* **THE INPUT**
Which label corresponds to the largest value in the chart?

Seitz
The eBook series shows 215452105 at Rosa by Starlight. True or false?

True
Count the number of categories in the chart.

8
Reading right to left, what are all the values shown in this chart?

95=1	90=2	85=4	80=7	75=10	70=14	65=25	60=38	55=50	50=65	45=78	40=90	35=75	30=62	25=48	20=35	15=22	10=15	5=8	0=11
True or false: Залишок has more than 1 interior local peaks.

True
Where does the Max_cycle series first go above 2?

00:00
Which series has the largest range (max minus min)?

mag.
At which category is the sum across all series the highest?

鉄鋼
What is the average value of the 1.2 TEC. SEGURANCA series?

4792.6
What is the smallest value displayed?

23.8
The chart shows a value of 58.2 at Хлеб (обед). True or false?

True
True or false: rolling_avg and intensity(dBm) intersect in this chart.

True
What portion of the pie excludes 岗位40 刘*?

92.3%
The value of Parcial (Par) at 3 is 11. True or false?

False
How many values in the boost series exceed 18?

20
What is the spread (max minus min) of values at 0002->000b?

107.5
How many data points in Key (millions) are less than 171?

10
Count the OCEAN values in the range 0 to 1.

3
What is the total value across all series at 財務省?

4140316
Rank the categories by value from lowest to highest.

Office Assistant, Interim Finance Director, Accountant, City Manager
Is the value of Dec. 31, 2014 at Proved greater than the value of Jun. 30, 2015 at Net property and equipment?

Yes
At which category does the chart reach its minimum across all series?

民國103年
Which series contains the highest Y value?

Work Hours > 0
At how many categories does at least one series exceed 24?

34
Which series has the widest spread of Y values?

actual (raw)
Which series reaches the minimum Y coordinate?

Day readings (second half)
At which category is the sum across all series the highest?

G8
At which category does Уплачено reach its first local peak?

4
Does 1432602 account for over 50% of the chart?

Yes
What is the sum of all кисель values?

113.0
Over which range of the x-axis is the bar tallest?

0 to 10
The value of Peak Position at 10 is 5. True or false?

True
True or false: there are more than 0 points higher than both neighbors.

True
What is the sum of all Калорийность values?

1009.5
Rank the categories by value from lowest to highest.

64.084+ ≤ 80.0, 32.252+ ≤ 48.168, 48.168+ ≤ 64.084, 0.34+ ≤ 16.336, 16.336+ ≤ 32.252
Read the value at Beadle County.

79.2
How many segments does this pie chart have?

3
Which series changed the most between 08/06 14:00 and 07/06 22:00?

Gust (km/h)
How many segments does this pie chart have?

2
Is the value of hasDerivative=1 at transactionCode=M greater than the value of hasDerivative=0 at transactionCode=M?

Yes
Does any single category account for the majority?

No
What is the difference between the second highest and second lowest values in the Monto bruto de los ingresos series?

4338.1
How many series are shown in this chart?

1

* **DIRECTIONS FOR THIS TASK**
Revise the records above so that each "chart" becomes "graph", and leave every other character unchanged.

* **REPLY TO THE EXERCISE**
Which label corresponds to the largest value in the graph?

Seitz
The eBook series shows 215452105 at Rosa by Starlight. True or false?

True
Count the number of categories in the graph.

8
Reading right to left, what are all the values shown in this graph?

95=1	90=2	85=4	80=7	75=10	70=14	65=25	60=38	55=50	50=65	45=78	40=90	35=75	30=62	25=48	20=35	15=22	10=15	5=8	0=11
True or false: Залишок has more than 1 interior local peaks.

True
Where does the Max_cycle series first go above 2?

00:00
Which series has the largest range (max minus min)?

mag.
At which category is the sum across all series the highest?

鉄鋼
What is the average value of the 1.2 TEC. SEGURANCA series?

4792.6
What is the smallest value displayed?

23.8
The graph shows a value of 58.2 at Хлеб (обед). True or false?

True
True or false: rolling_avg and intensity(dBm) intersect in this graph.

True
What portion of the pie excludes 岗位40 刘*?

92.3%
The value of Parcial (Par) at 3 is 11. True or false?

False
How many values in the boost series exceed 18?

20
What is the spread (max minus min) of values at 0002->000b?

107.5
How many data points in Key (millions) are less than 171?

10
Count the OCEAN values in the range 0 to 1.

3
What is the total value across all series at 財務省?

4140316
Rank the categories by value from lowest to highest.

Office Assistant, Interim Finance Director, Accountant, City Manager
Is the value of Dec. 31, 2014 at Proved greater than the value of Jun. 30, 2015 at Net property and equipment?

Yes
At which category does the graph reach its minimum across all series?

民國103年
Which series contains the highest Y value?

Work Hours > 0
At how many categories does at least one series exceed 24?

34
Which series has the widest spread of Y values?

actual (raw)
Which series reaches the minimum Y coordinate?

Day readings (second half)
At which category is the sum across all series the highest?

G8
At which category does Уплачено reach its first local peak?

4
Does 1432602 account for over 50% of the graph?

Yes
What is the sum of all кисель values?

113.0
Over which range of the x-axis is the bar tallest?

0 to 10
The value of Peak Position at 10 is 5. True or false?

True
True or false: there are more than 0 points higher than both neighbors.

True
What is the sum of all Калорийность values?

1009.5
Rank the categories by value from lowest to highest.

64.084+ ≤ 80.0, 32.252+ ≤ 48.168, 48.168+ ≤ 64.084, 0.34+ ≤ 16.336, 16.336+ ≤ 32.252
Read the value at Beadle County.

79.2
How many segments does this pie graph have?

3
Which series changed the most between 08/06 14:00 and 07/06 22:00?

Gust (km/h)
How many segments does this pie graph have?

2
Is the value of hasDerivative=1 at transactionCode=M greater than the value of hasDerivative=0 at transactionCode=M?

Yes
Does any single category account for the majority?

No
What is the difference between the second highest and second lowest values in the Monto bruto de los ingresos series?

4338.1
How many series are shown in this graph?

1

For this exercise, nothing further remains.